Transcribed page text
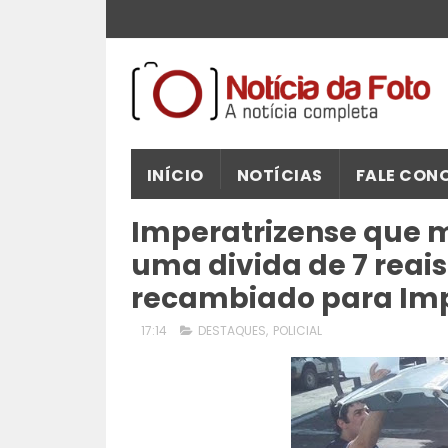
INÍCIO
NOTÍCIAS
FALE CON
Imperatrizense que m
uma divida de 7 reais
recambiado para Imp
17:14
DESTAQUES
,
POLICIAL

### WHAT IS EXPECTED
Turn the lines above into a numbered list, skipping any blank ones. Leave the pictures out.

### SOLUTION TO THIS EXERCISE
1. INÍCIO
2. NOTÍCIAS
3. FALE CON
4. Imperatrizense que m
5. uma divida de 7 reais
6. recambiado para Imp
7. 17:14
8. DESTAQUES
9. ,
10. POLICIAL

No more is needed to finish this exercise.